- Opening Delimiter -

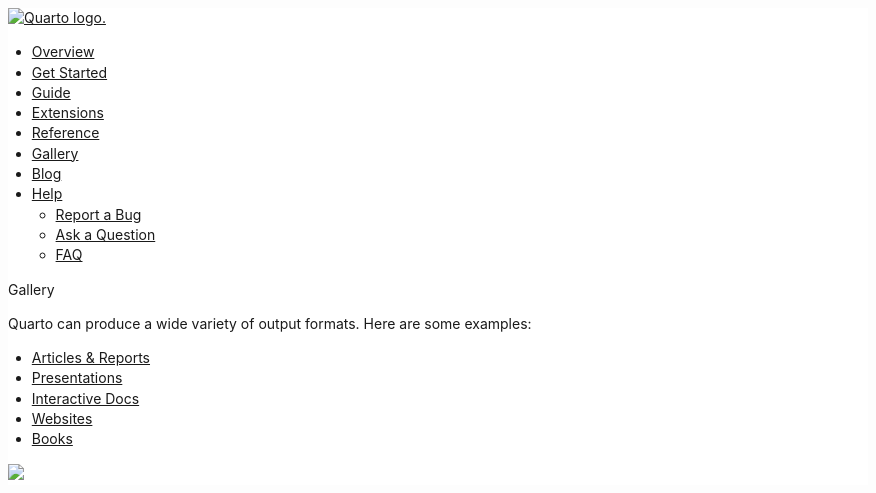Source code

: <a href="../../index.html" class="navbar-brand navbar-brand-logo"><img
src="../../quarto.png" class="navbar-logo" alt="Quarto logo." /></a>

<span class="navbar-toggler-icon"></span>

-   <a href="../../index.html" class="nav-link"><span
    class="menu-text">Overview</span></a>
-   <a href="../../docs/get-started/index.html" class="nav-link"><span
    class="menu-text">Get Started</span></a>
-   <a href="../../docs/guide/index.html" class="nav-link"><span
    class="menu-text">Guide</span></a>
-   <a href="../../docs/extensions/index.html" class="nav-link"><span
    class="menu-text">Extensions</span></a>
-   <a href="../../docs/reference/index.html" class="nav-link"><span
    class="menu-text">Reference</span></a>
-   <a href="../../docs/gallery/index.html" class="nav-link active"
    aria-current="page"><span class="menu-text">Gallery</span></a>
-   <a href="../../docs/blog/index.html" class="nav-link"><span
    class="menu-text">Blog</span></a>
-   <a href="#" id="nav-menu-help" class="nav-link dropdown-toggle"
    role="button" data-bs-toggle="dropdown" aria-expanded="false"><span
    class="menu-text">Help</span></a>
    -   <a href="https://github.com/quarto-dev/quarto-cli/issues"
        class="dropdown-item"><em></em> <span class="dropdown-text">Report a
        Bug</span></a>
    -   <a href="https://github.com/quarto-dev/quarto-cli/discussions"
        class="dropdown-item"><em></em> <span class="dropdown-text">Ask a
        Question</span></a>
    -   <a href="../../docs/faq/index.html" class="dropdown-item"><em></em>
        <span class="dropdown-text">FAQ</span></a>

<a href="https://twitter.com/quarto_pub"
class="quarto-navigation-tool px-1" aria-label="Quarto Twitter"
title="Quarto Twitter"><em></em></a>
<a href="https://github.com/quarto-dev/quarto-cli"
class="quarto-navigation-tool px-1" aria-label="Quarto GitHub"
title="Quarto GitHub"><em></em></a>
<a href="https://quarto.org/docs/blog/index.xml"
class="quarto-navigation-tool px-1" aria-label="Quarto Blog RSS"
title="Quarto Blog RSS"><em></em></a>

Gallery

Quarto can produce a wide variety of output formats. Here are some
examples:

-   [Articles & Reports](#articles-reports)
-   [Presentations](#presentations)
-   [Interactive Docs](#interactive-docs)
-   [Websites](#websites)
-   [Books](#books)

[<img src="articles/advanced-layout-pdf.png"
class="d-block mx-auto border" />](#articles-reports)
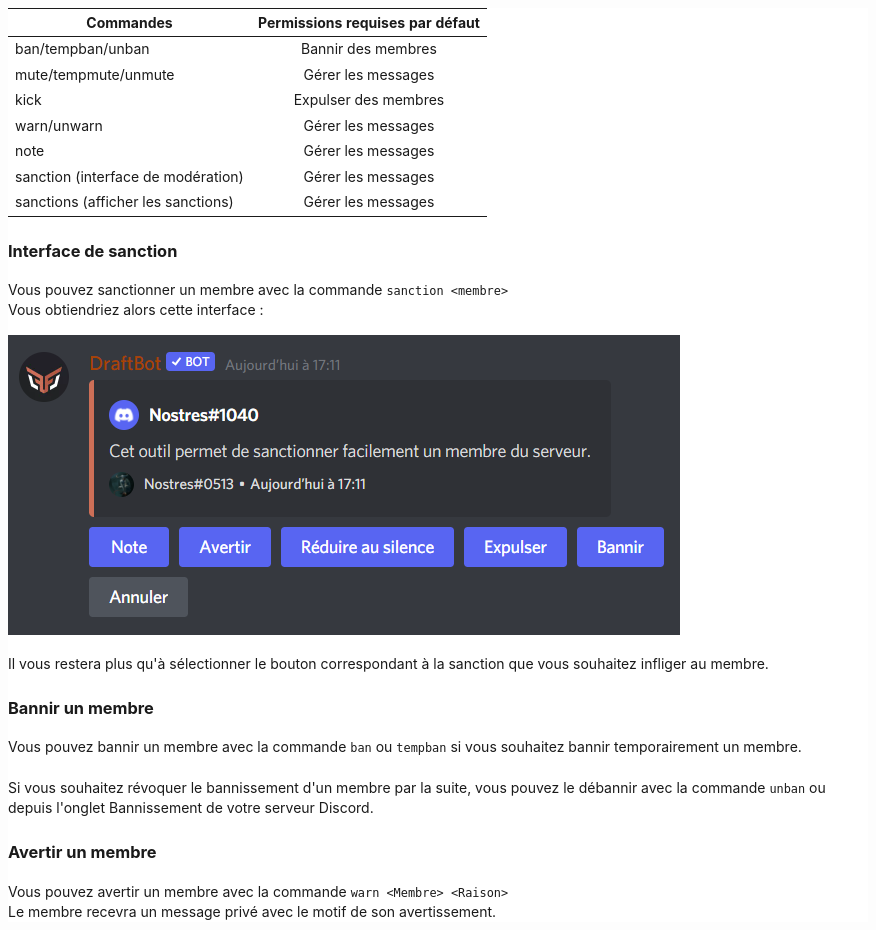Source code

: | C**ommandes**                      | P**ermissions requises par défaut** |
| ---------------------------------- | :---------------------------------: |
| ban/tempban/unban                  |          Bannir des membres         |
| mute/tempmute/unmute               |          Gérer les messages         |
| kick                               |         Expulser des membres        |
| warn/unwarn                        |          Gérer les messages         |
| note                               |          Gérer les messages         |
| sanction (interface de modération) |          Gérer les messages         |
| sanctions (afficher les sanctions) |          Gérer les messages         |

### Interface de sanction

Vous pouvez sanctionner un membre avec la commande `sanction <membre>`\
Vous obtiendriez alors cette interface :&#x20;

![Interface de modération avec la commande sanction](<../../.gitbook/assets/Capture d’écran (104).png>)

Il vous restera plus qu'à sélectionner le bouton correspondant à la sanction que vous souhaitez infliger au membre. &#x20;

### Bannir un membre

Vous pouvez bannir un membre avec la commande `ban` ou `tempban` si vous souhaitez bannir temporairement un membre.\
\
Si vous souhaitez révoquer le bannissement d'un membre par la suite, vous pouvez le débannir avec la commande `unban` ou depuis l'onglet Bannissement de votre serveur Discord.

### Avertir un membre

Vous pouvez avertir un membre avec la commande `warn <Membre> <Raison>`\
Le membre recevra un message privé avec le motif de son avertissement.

- Closing Delimiter -

> **Try it**
Transcribe all the entries precisely. Do not include any picture.

> **Response**
Source code

: <a href="../../index.html" class="navbar-brand navbar-brand-logo"><img
src="../../quarto.png" class="navbar-logo" alt="Quarto logo." /></a>

<span class="navbar-toggler-icon"></span>

-   <a href="../../index.html" class="nav-link"><span
    class="menu-text">Overview</span></a>
-   <a href="../../docs/get-started/index.html" class="nav-link"><span
    class="menu-text">Get Started</span></a>
-   <a href="../../docs/guide/index.html" class="nav-link"><span
    class="menu-text">Guide</span></a>
-   <a href="../../docs/extensions/index.html" class="nav-link"><span
    class="menu-text">Extensions</span></a>
-   <a href="../../docs/reference/index.html" class="nav-link"><span
    class="menu-text">Reference</span></a>
-   <a href="../../docs/gallery/index.html" class="nav-link active"
    aria-current="page"><span class="menu-text">Gallery</span></a>
-   <a href="../../docs/blog/index.html" class="nav-link"><span
    class="menu-text">Blog</span></a>
-   <a href="#" id="nav-menu-help" class="nav-link dropdown-toggle"
    role="button" data-bs-toggle="dropdown" aria-expanded="false"><span
    class="menu-text">Help</span></a>
    -   <a href="https://github.com/quarto-dev/quarto-cli/issues"
        class="dropdown-item"><em></em> <span class="dropdown-text">Report a
        Bug</span></a>
    -   <a href="https://github.com/quarto-dev/quarto-cli/discussions"
        class="dropdown-item"><em></em> <span class="dropdown-text">Ask a
        Question</span></a>
    -   <a href="../../docs/faq/index.html" class="dropdown-item"><em></em>
        <span class="dropdown-text">FAQ</span></a>

<a href="https://twitter.com/quarto_pub"
class="quarto-navigation-tool px-1" aria-label="Quarto Twitter"
title="Quarto Twitter"><em></em></a>
<a href="https://github.com/quarto-dev/quarto-cli"
class="quarto-navigation-tool px-1" aria-label="Quarto GitHub"
title="Quarto GitHub"><em></em></a>
<a href="https://quarto.org/docs/blog/index.xml"
class="quarto-navigation-tool px-1" aria-label="Quarto Blog RSS"
title="Quarto Blog RSS"><em></em></a>

Gallery

Quarto can produce a wide variety of output formats. Here are some
examples:

-   [Articles & Reports](#articles-reports)
-   [Presentations](#presentations)
-   [Interactive Docs](#interactive-docs)
-   [Websites](#websites)
-   [Books](#books)

[<img src="articles/advanced-layout-pdf.png"
class="d-block mx-auto border" />](#articles-reports)
Source code

: | C**ommandes**                      | P**ermissions requises par défaut** |
| ---------------------------------- | :---------------------------------: |
| ban/tempban/unban                  |          Bannir des membres         |
| mute/tempmute/unmute               |          Gérer les messages         |
| kick                               |         Expulser des membres        |
| warn/unwarn                        |          Gérer les messages         |
| note                               |          Gérer les messages         |
| sanction (interface de modération) |          Gérer les messages         |
| sanctions (afficher les sanctions) |          Gérer les messages         |

### Interface de sanction

Vous pouvez sanctionner un membre avec la commande `sanction <membre>`\
Vous obtiendriez alors cette interface :&#x20;

![Interface de modération avec la commande sanction](<../../.gitbook/assets/Capture d’écran (104).png>)

Il vous restera plus qu'à sélectionner le bouton correspondant à la sanction que vous souhaitez infliger au membre. &#x20;

### Bannir un membre

Vous pouvez bannir un membre avec la commande `ban` ou `tempban` si vous souhaitez bannir temporairement un membre.\
\
Si vous souhaitez révoquer le bannissement d'un membre par la suite, vous pouvez le débannir avec la commande `unban` ou depuis l'onglet Bannissement de votre serveur Discord.

### Avertir un membre

Vous pouvez avertir un membre avec la commande `warn <Membre> <Raison>`\
Le membre recevra un message privé avec le motif de son avertissement.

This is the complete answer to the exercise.